Sehabis melahirkan, bayi sebaiknya segera diperkenalkan untuk menghisap payudara ibu. Refleks atau kepandaian pertama seorang bayi adalah menghispa payudara. Dan ini harus dipenuhi meskipun ASI belum keluar. Isapan bayi sedini mungkin sangat penting artinya bagi peningkatan produksi ASI selanjutnya.
Pemenhuhan pengisapan harus diberikan terus menerus sampai ASI bisa keluar. Setelah ASI keluar segera berikan pada bayi, karena ASI yang pertama kali kaluar ini yang disebut kolostrum. Meskipun jumlahnya mungkin tidak banya tetapi kaya akan gizi dan juga zat antibody.
Tetapi sayang, apakah karena kurang atau salah pengertian banyak ibu baru melahirkan tidak memberikan kolostrumnya pada bayinya. Bahkan di beberapa daerah, air susu pertama (kolostrum) sengaja diperas dengan tangan lalu dibuang.
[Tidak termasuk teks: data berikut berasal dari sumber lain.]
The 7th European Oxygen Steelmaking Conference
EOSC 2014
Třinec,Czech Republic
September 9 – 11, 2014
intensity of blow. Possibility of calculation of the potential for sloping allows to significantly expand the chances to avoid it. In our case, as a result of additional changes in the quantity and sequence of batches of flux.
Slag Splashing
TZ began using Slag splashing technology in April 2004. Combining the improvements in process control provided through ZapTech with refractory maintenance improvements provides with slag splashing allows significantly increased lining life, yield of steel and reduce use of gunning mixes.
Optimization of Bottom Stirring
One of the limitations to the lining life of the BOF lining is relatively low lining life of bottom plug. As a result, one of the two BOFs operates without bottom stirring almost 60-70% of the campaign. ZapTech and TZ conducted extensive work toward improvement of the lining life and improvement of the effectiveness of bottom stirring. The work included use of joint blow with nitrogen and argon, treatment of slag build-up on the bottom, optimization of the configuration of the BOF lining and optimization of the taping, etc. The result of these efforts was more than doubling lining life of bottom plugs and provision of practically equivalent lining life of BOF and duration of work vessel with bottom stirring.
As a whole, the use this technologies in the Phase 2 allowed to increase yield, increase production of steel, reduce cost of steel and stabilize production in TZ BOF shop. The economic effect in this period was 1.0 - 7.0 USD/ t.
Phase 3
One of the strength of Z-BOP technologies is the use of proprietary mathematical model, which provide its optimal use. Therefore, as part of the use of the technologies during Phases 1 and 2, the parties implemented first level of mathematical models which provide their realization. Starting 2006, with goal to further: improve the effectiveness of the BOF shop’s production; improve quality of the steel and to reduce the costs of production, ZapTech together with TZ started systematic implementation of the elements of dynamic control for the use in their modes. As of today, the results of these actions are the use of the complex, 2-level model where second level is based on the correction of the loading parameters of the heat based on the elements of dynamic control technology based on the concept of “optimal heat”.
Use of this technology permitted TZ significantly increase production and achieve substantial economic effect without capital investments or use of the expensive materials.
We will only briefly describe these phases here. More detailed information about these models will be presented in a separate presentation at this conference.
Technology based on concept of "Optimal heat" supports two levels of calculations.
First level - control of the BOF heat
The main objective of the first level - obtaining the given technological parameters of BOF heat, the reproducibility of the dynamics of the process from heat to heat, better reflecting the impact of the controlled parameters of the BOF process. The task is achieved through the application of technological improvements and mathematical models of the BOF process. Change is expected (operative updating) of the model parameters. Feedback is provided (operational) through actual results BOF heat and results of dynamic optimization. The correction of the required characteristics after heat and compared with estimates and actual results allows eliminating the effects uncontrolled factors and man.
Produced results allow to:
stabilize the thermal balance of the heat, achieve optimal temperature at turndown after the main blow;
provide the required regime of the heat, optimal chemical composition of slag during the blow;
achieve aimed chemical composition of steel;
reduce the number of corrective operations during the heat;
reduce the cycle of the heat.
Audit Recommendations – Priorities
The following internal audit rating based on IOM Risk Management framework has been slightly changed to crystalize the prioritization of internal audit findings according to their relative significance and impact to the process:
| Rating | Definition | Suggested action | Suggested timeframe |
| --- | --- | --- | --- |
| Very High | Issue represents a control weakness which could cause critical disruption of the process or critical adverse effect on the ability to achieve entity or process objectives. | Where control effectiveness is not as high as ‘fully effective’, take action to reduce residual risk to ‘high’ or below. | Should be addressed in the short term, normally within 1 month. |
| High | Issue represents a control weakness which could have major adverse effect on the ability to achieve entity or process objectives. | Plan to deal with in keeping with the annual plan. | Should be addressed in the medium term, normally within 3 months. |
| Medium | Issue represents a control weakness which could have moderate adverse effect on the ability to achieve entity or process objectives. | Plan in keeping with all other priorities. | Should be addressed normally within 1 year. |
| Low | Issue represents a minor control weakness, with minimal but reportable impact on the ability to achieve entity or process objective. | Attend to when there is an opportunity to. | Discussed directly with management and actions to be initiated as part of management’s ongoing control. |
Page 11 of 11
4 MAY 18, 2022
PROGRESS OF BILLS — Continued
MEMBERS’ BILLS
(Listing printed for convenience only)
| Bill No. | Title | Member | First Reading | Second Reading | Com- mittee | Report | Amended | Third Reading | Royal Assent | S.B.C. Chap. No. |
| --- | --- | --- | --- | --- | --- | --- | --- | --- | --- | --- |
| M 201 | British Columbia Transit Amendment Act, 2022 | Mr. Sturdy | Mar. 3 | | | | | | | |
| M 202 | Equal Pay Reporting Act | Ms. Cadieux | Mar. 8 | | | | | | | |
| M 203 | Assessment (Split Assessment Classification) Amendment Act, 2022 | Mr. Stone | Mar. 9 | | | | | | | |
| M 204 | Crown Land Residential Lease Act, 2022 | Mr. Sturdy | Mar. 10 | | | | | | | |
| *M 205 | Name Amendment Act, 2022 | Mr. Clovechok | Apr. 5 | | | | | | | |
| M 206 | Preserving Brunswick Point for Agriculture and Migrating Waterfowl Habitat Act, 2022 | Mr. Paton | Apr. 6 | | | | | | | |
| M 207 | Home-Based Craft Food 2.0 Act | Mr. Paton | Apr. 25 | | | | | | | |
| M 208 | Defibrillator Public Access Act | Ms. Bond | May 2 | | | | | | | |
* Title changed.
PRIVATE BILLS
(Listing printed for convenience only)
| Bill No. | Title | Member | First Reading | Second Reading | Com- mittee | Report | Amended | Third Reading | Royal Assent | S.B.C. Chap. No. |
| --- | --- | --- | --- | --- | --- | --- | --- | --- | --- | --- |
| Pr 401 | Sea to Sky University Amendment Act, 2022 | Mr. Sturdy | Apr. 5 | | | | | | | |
Mereka percaya bahwa kolostrum akan berpengaruh buruk terhadap kesehatan bayi.
Cara menyusui juga harus diperhatikan. Selama menyusui, gendonglah bayi dalam posisi yang tepat. Ketidaktepatan menggendong waktu menyusui akan mengakibatkan bayi salah isap. Bisa-bisa bayi hanya mengisap putingnya saja. Padahal yang benar adalah mulut bayi harus menghisap aerola (daerah hitam sekitar putting payudara) utnuk memperlancar ASI keluar.
Jika ibu memahami cara menyusui yang benar, dimungkinkan produksi ASI melimpah sehingga tidak perlu lagi mencari ASI donor.